Women’s Hormones Defined

How they work and why we need them

Hormones are molecular messages. They manage important processes in all body systems. Reproductive functions are a top priority for the success of the human race and in women, estradiol and progesterone are the major hormones in a healthy reproductive system. Women also produce the androgen hormone testosterone, an important hormone from the ovary that drives reproduction.

The role of hormones in health

From puberty until the beginning of menopause (aka perimenopause), the role of sex hormones in a women’s health is about driving reproduction. In general, healthy young adult women have high levels of ovarian hormones compared to menstruating women forty or older. As a woman ages, those levels slowly decline.
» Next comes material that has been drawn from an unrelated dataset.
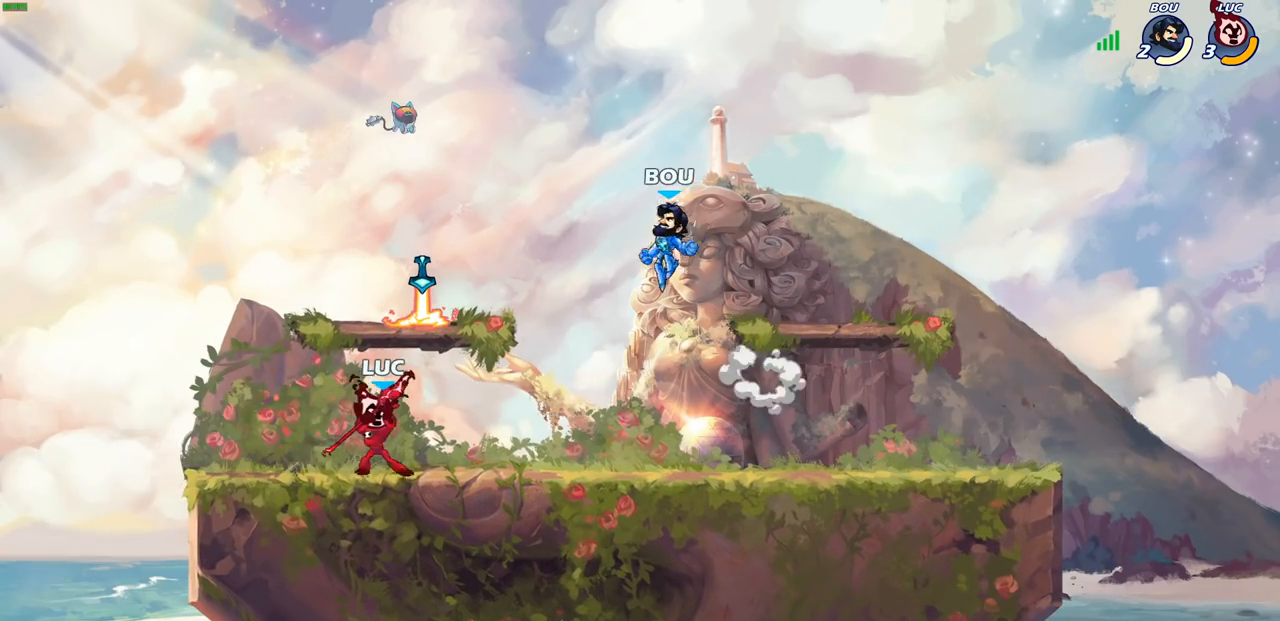
{"buttons": [], "left_stick": "center", "right_stick": "center", "events": []}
When a woman reaches perimenopause, the ovaries are producing much less of the sex hormones. Initially, ovulation starts to sputter: estrogen is low and progesterone may be low or non-existent during some cycles. During these times, the body leans on the adrenal glands to make androgens (which convert into estrogens in fat deposits). Later, these fat deposits are the post-menopause source of estrogens – mostly estrone.
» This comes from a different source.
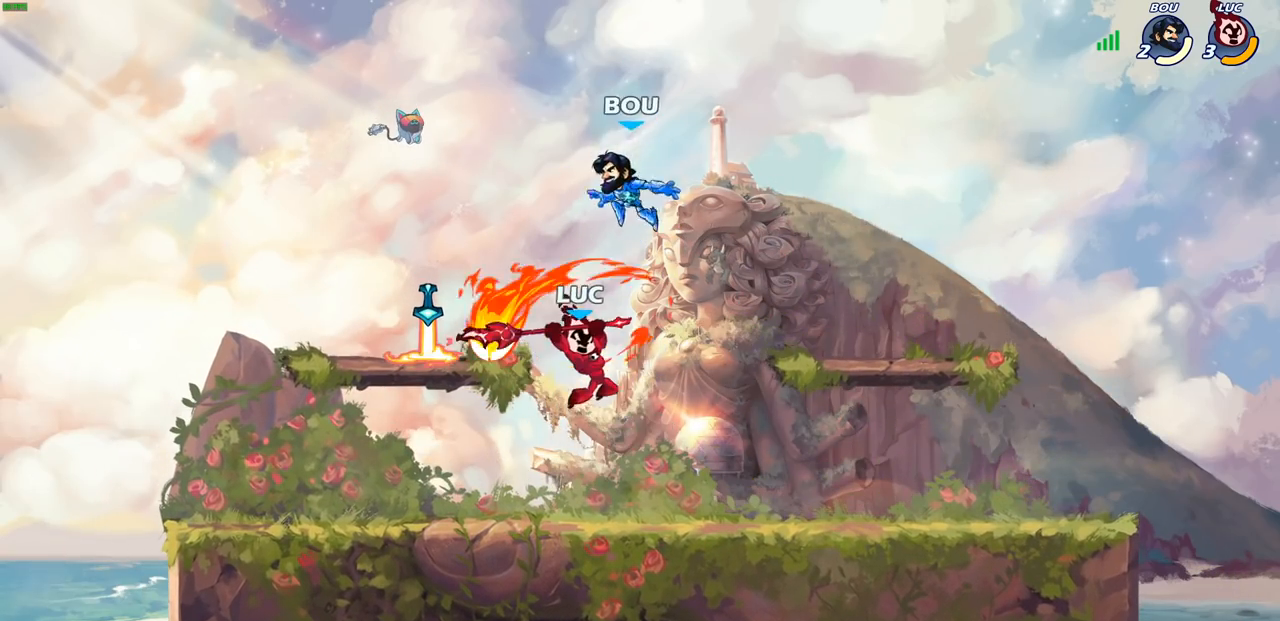
{"buttons": [], "left_stick": "left", "right_stick": "center", "events": [[317, "left_stick", "left"]]}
Menopause is the permanent loss of a woman’s sex hormone system. Metabolic imbalance, which results from this loss, can lead to many degenerative diseases such as osteoporosis, cardiovascular disease and dementia — unless the sex hormone system is restored appropriately.  How we age, and whether we become impacted by metabolic imbalance can be affected by a variety of factors such as genetics, environmental exposures, poor nutrition, lifestyle habits and loss or decline of any hormone system.